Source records
++++

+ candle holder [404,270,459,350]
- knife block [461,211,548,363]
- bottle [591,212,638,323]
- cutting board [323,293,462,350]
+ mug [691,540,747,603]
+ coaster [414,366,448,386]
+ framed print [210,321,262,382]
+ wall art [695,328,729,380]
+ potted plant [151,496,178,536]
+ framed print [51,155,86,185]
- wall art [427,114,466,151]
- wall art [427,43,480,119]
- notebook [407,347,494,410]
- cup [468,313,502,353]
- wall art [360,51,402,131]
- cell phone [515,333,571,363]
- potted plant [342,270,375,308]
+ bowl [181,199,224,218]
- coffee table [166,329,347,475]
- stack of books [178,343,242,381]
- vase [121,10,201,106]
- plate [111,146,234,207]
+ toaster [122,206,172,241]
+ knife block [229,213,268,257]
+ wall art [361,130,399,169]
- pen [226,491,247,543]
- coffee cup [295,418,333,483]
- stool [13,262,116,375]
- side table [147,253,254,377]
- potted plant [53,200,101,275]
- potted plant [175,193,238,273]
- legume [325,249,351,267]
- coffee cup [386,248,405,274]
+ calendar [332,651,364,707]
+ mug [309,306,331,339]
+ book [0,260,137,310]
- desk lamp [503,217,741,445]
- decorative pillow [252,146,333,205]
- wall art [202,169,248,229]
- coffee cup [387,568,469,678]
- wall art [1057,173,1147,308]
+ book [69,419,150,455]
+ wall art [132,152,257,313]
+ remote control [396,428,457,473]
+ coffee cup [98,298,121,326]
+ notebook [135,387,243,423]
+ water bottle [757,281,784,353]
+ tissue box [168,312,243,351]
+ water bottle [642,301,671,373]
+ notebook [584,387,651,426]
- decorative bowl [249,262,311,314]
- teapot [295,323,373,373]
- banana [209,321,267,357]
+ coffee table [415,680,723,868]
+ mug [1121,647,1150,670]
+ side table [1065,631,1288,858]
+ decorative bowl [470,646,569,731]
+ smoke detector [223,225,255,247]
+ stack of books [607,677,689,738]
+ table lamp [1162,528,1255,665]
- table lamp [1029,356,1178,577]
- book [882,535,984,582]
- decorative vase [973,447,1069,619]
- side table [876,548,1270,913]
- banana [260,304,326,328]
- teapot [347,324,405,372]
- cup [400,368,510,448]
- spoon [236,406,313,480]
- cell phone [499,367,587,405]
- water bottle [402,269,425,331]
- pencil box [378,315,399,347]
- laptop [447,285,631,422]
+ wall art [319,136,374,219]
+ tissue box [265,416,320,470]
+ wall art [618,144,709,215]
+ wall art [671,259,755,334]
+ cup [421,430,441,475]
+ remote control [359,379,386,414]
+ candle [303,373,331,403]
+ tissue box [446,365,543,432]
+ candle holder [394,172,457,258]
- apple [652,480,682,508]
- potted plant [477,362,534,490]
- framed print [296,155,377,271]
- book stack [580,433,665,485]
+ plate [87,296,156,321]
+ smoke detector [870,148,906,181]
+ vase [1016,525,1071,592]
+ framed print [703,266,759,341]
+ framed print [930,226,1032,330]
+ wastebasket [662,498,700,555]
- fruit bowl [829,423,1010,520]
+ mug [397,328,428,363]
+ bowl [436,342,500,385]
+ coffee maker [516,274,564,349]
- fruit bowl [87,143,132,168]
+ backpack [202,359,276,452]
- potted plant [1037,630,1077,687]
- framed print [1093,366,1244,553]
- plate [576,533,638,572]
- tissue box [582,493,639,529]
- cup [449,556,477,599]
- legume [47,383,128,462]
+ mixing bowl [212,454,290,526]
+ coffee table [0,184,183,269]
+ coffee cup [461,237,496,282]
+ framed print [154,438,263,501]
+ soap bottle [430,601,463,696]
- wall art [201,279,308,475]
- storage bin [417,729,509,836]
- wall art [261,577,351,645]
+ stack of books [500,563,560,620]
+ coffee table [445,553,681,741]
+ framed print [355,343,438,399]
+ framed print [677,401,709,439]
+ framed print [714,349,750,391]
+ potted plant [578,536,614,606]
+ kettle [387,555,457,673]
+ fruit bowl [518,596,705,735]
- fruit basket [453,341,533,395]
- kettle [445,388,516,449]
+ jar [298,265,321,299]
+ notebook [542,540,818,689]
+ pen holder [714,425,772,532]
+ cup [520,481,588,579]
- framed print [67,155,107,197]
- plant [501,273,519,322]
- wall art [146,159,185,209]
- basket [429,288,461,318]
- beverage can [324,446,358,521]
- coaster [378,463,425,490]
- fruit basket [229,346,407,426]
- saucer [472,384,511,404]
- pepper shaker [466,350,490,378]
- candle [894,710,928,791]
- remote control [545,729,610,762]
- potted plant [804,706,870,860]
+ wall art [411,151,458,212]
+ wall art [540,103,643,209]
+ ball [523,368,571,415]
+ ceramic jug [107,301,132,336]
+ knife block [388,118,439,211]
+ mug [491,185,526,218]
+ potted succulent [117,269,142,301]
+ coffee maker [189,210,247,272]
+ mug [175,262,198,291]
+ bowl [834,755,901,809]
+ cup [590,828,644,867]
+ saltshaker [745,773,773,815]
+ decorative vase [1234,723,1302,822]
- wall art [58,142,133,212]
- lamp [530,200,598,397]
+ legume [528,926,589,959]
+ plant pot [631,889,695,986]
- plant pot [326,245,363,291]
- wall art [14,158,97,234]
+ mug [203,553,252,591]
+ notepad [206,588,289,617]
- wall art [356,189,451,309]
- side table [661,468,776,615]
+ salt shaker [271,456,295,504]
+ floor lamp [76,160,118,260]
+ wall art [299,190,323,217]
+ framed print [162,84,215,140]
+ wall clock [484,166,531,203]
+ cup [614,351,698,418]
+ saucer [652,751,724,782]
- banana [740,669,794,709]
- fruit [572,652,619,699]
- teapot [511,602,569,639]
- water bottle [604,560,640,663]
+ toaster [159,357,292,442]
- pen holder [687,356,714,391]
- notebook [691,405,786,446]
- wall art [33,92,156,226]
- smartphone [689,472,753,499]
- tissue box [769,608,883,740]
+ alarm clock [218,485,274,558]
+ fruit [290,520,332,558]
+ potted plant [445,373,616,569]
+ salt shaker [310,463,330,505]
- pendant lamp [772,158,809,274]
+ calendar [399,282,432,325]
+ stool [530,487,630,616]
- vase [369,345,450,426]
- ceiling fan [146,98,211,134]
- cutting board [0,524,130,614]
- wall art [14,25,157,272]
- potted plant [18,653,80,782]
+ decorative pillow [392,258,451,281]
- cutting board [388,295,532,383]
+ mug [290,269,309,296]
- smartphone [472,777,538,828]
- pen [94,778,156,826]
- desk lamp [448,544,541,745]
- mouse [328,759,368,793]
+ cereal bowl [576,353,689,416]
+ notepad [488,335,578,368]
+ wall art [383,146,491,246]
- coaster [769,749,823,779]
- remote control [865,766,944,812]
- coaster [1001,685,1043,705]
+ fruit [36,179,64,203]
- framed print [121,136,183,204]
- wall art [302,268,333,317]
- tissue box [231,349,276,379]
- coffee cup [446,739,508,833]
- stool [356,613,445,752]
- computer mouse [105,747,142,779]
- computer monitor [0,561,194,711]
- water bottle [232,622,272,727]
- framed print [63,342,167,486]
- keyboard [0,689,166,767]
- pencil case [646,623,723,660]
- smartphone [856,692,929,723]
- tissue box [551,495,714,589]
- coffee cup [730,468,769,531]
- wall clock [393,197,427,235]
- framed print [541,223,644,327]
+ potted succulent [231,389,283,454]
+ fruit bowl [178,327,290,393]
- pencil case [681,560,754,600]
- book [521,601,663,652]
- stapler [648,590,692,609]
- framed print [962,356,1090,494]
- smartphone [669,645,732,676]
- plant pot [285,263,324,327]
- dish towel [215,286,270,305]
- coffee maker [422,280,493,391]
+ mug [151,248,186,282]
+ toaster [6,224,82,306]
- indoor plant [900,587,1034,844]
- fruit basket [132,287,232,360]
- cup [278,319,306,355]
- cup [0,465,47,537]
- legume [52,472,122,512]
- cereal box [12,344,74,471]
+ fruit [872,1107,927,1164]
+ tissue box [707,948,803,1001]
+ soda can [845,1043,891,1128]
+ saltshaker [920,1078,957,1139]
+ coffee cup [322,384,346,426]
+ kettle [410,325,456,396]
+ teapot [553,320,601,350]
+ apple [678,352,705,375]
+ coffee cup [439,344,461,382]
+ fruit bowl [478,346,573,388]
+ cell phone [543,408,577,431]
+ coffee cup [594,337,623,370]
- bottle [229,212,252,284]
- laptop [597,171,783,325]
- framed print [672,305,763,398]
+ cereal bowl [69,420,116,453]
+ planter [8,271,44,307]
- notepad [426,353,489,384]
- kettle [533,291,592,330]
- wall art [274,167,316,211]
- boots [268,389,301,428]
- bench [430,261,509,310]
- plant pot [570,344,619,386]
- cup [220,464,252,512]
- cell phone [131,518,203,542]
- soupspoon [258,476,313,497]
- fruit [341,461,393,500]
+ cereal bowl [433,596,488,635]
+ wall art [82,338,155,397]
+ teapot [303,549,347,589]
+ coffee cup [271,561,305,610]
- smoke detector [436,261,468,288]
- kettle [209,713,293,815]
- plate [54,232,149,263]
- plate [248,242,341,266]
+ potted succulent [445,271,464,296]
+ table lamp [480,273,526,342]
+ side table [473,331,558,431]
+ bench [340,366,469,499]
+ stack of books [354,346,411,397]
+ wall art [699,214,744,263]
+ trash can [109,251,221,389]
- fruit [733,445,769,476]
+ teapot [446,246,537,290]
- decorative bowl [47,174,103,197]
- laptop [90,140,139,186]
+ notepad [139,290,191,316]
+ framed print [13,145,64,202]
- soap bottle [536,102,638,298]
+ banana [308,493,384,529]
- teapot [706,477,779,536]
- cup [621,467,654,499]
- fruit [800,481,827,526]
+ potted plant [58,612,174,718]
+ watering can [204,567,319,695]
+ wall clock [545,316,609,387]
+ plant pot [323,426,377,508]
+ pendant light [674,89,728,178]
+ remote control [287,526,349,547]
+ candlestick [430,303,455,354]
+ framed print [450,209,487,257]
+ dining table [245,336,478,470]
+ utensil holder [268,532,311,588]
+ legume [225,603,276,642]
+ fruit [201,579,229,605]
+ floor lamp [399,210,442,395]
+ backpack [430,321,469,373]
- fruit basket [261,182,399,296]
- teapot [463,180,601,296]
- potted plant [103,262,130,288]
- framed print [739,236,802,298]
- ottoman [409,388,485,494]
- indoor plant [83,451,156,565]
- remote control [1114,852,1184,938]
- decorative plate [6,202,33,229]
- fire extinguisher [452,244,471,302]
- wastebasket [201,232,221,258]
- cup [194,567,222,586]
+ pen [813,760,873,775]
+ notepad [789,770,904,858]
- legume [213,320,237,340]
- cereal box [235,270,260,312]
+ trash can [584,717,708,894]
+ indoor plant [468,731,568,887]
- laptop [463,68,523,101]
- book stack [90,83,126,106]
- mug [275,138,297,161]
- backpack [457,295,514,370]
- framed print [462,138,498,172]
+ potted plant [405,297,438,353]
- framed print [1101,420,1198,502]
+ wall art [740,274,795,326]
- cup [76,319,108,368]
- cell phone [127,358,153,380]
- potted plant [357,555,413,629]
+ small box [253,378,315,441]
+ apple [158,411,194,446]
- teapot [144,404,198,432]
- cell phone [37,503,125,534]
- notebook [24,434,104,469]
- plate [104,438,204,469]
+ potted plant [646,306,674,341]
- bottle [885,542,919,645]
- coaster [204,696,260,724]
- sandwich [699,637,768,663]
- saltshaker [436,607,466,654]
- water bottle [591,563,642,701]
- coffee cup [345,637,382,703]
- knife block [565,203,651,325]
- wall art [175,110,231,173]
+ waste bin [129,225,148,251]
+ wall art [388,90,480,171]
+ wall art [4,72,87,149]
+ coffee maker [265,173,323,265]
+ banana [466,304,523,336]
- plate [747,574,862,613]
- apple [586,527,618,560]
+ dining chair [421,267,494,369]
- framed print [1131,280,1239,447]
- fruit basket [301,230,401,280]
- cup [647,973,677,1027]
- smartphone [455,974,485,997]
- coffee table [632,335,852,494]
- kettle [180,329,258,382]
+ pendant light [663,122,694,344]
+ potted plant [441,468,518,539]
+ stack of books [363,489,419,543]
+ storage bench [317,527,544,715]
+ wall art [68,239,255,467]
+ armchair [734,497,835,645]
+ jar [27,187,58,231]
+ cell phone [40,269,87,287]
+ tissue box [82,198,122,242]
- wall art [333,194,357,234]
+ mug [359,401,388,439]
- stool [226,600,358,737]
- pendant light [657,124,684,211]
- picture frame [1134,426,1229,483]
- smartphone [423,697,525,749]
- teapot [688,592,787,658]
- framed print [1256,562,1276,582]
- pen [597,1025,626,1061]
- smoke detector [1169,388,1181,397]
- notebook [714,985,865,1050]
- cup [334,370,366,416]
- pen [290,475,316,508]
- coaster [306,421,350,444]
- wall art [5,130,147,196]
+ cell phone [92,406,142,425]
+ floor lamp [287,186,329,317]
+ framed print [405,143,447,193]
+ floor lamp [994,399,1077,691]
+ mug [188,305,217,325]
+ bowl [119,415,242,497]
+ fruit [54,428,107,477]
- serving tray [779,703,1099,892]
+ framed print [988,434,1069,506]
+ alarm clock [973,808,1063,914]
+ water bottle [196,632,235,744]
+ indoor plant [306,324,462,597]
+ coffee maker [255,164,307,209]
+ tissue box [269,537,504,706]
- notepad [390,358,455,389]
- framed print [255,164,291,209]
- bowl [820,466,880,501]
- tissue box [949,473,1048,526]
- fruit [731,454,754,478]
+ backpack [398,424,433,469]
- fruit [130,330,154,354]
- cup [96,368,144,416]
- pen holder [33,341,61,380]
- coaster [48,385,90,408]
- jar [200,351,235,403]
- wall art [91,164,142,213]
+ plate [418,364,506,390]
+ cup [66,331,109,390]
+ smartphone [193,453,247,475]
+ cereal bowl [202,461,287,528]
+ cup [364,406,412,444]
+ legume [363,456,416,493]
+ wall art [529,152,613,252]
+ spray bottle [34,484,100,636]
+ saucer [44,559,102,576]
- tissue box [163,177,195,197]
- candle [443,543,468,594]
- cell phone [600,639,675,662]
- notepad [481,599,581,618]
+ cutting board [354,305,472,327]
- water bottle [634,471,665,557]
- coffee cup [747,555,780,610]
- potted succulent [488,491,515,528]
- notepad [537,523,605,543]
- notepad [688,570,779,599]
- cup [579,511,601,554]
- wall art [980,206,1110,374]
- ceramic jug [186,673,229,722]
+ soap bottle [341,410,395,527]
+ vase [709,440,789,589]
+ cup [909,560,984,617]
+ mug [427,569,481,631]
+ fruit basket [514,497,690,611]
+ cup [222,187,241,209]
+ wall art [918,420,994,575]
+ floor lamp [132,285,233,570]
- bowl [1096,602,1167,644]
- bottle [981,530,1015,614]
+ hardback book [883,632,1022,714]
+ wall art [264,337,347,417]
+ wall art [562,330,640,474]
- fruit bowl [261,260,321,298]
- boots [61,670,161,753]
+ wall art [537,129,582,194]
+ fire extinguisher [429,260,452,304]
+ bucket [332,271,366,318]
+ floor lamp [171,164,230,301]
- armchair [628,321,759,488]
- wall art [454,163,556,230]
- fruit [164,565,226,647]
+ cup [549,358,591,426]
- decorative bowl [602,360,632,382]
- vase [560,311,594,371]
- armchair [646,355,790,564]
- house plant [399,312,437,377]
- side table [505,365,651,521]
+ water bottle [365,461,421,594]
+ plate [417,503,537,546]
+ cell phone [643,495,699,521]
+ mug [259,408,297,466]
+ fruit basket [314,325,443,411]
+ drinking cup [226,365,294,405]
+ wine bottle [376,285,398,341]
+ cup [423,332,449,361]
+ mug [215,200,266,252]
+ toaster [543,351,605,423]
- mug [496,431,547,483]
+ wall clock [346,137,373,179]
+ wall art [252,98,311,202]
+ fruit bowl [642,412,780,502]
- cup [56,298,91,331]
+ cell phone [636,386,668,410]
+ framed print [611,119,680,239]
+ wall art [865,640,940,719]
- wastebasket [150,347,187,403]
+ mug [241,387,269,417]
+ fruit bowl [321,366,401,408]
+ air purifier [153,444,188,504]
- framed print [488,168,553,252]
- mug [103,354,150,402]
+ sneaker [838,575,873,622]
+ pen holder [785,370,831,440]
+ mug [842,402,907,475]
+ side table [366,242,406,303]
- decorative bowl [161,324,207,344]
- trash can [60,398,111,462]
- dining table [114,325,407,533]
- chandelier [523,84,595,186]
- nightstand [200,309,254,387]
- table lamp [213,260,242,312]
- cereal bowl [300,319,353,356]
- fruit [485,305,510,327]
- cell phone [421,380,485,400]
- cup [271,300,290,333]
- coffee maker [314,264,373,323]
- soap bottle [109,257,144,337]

++++

▶ _Prompt_: Count every line in the preceding entries where the string "stool" appears, then state only the total.

▶ _Answer to the problem_: 4